Program runs with status D

Hi All

Im doing some tests using cuda. I test my program in emulation mode and it worked ok, now I wanted to run on the graphic card but using more data, but in got stuck, and if I do a ps ux, I can find that the job status is D+, and I cannot kill it. I tried to run the deviceQuery program and it also got an status D+. One of the problems I facing is that the code run in a node, where I dont have access as root.

Any help?

Thanks in advance.
Luis

The graphic seems to be blocked, I cannot run anything else on it. I found the following info that can be useful.

This has nothing to do with CUDA. You ran the machine out of memory and the Linux OOM (out of memory) process killer took your process because it was trying to allocate all the available memory. But the OOM mechanism isn’t very elegant or clean, and it seems to have left things in a bad state (probably with a CUDA context still on the card or with the CUDA driver in some wait state that it can’t recover from)

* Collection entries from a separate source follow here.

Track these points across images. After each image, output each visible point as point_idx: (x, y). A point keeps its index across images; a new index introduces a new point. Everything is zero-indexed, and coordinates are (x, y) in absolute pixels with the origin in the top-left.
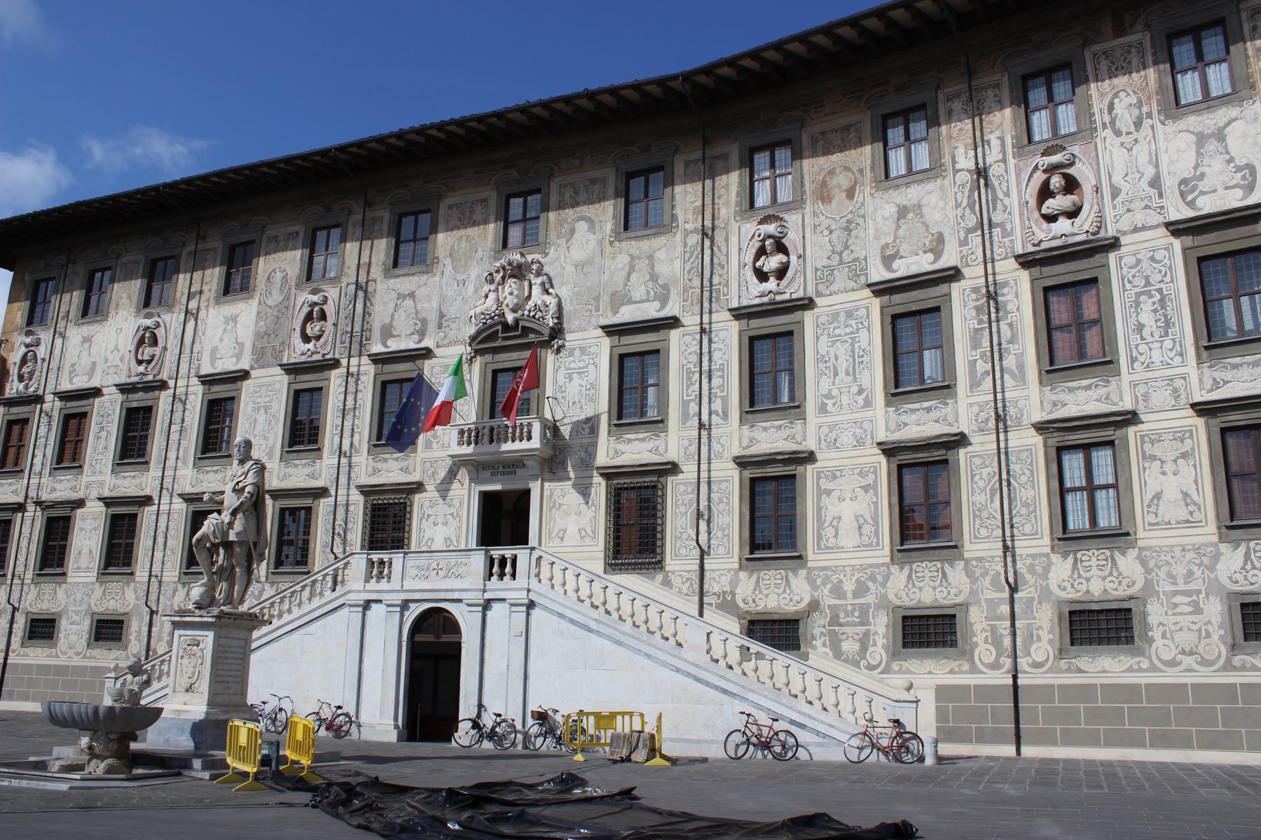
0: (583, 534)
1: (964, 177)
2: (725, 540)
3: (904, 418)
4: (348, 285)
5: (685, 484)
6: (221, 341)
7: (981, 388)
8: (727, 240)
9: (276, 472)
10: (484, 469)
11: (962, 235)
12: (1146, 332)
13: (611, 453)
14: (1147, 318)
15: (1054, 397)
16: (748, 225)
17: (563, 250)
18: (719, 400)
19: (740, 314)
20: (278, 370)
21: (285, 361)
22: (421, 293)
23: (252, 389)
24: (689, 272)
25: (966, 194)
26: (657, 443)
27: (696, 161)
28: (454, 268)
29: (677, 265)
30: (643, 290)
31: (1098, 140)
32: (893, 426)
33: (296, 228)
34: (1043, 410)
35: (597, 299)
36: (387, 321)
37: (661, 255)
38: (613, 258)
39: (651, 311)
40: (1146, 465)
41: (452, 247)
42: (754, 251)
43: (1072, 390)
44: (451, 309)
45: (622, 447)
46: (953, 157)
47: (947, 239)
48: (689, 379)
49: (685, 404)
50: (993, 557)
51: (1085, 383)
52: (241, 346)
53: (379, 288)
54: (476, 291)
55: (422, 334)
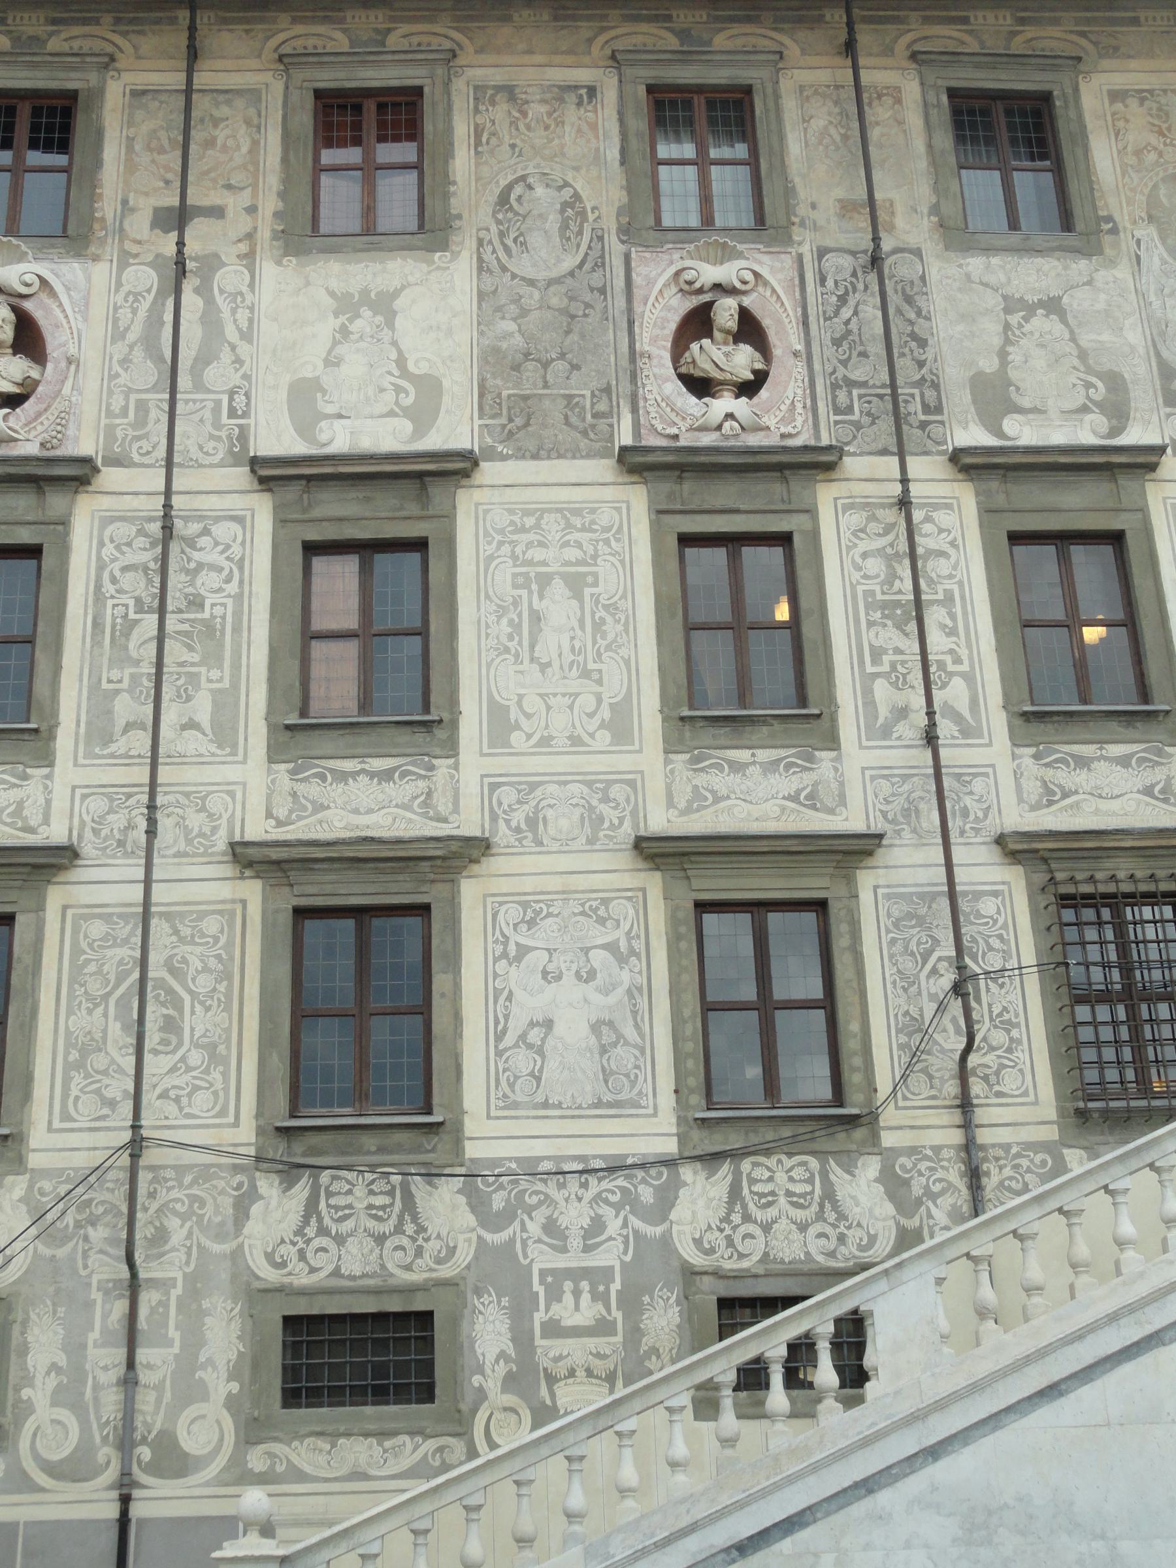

The machine will have to be rebooted. Check you code.

Hi Luis,

i’m having the same trouble. Since i updated to cuda 3.0 when executing some random cuda code i got the status D. This state means “uninterruptible sleep (usually IO)” and + is because the job is running in foreground. What version of cuda are you using? BTW a job in this state cannot be killed (is owned by init, and you cant kill that) and at this moment the only solution is to reboot. If you’re using cuda 3.0, try using 2.3

PD. My code has been running flawlessly in cuda 2.3, and doesn’t run out of memory (we have a tesla cluster node with 48GB of ram)